今日は兄の命日

 75年前の今日、昭和20年8月11日は、フィリッピンルソン島東側のラモン湾で兄が戦死した日である。兄は暁部隊の第一期生であった。暁部隊は4期まであったが、実践に間に合ったのは第一期生のみだったと聞く。暁部隊が出動するのは最悪の戦場であって、連絡も取れず万策尽きると暁部隊が舟艇で突っ込んで行ったそうだ。そのような状況で、隊員3000人の内生き残ったのは僅かに11名。

 兄の戦死日は公報では8月1日となっていたが、上記の状態では記録も残っている筈はなく、正確な日は判らないと言うのが正しいと思う。戦後暫く経って生き残った人が居ると知り、問い合わせた所、1日ではない、11日にラモン湾で舟艇特攻を掛けて戦死したと教えて呉れた。こちらも正確かどうかは分からないが、舟艇特攻を掛けた日であるなら記憶も確かではないかと思う。

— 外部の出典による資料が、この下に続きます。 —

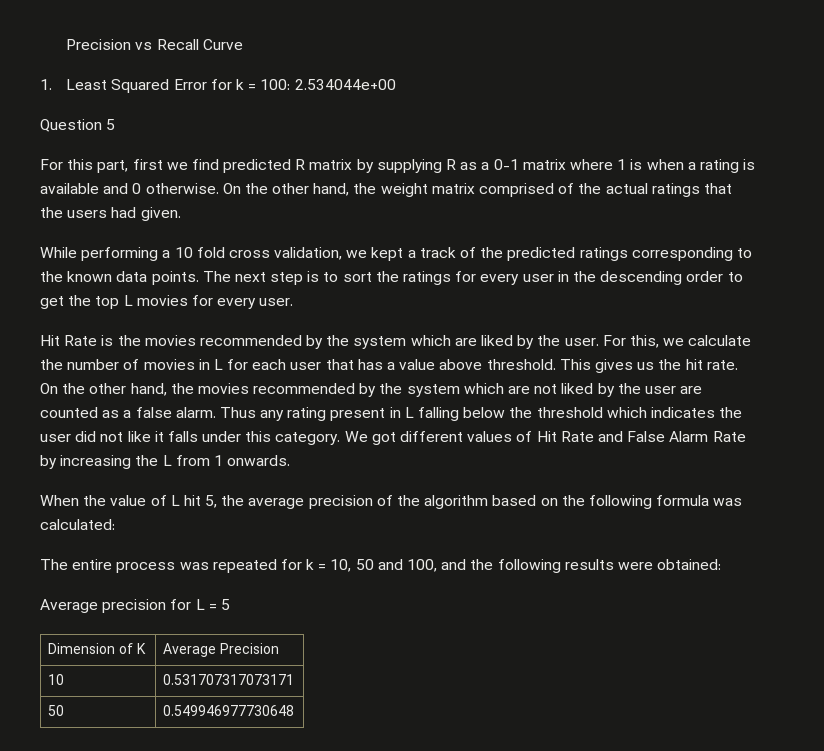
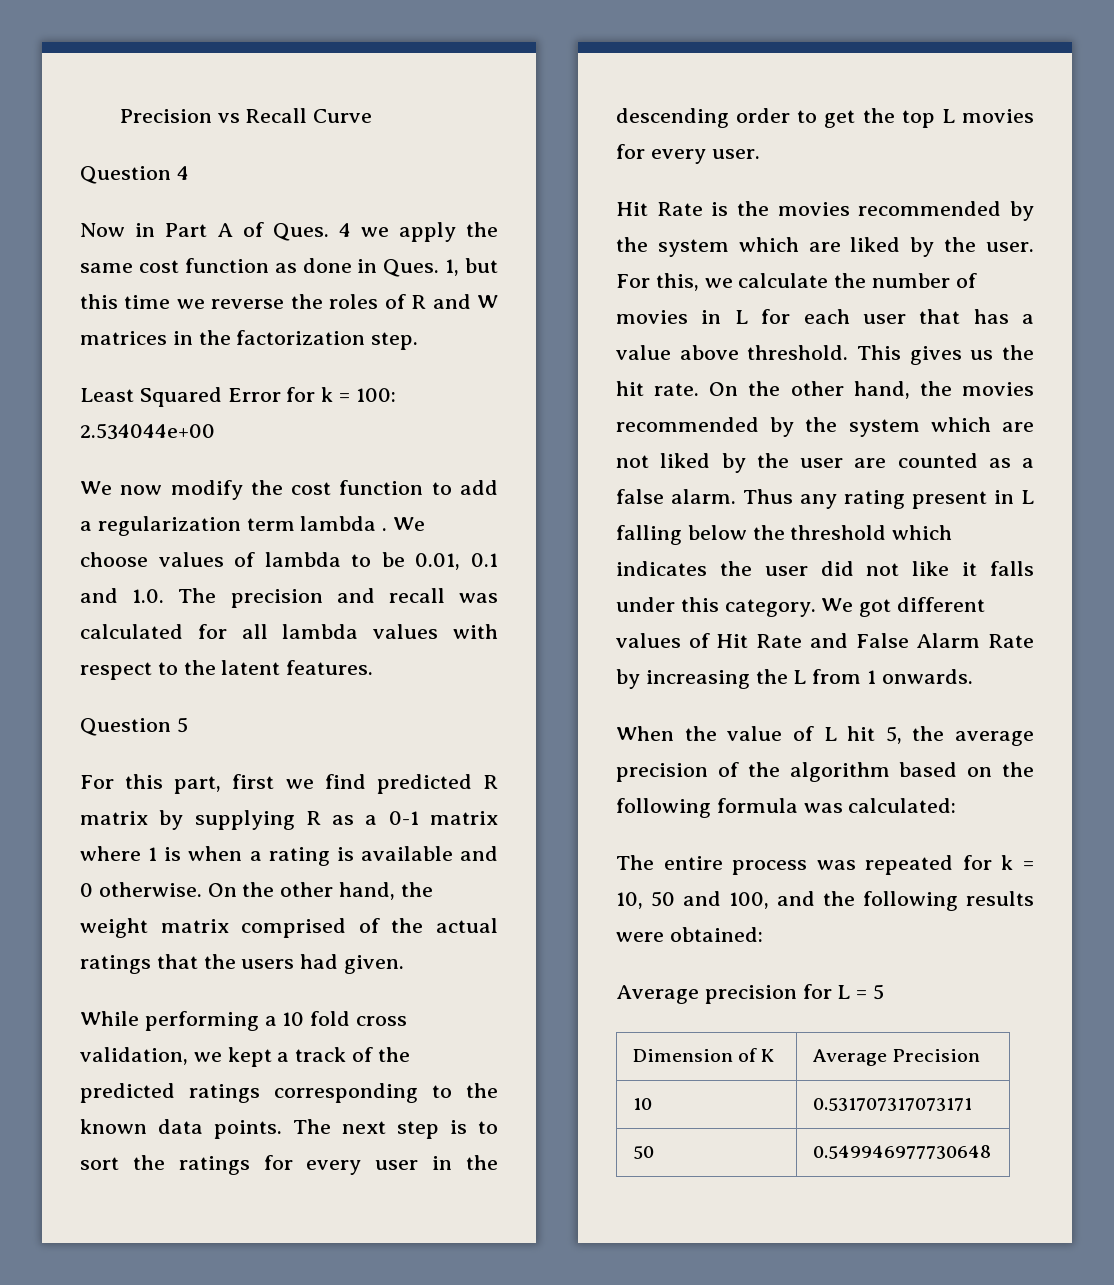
[40,79,52,90] 1. -> [80,166,189,184] [80,222,498,242] [80,258,498,277] [80,294,499,309] [80,330,419,350] Question 4 // Now in Part A of Ques. 4 we apply the same cost function as done in Ques. 1, but this time we reverse the roles of R and W matrices in the factorization step. //
(396, 84) none -> [80,480,499,500] [80,516,426,536] [80,552,498,570] [80,588,499,608] [80,624,498,639] [80,660,374,680] // We now modify the cost function to add a regularization term lambda . We choose values of lambda to be 0.01, 0.1 and 1.0. The precision and recall was calculated for all lambda values with respect to the latent features.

 8月11日であるなら、終戦が数日早ければとの思いは有るが、日本軍が厳しく戦ったからこそ、戦後日本が侮られることが無かったと何かで読んだことが有る。武人は良く戦う者を尊敬し親近感を覚えるのは、洋の東西を問わず共通する心理である。もし日本軍がだらしない戦いをしていたら、戦後日本は酷い嘲りを受けていただろう。兄の戦死は残念だが、戦後日本が嘲りを受けることが無かったのは、兄達の奮戦があったお蔭と、感謝の気持ちで一杯である。この事実を教訓として、今後も日本は如何なる時も毅然たる態度を忘れてはなるまい。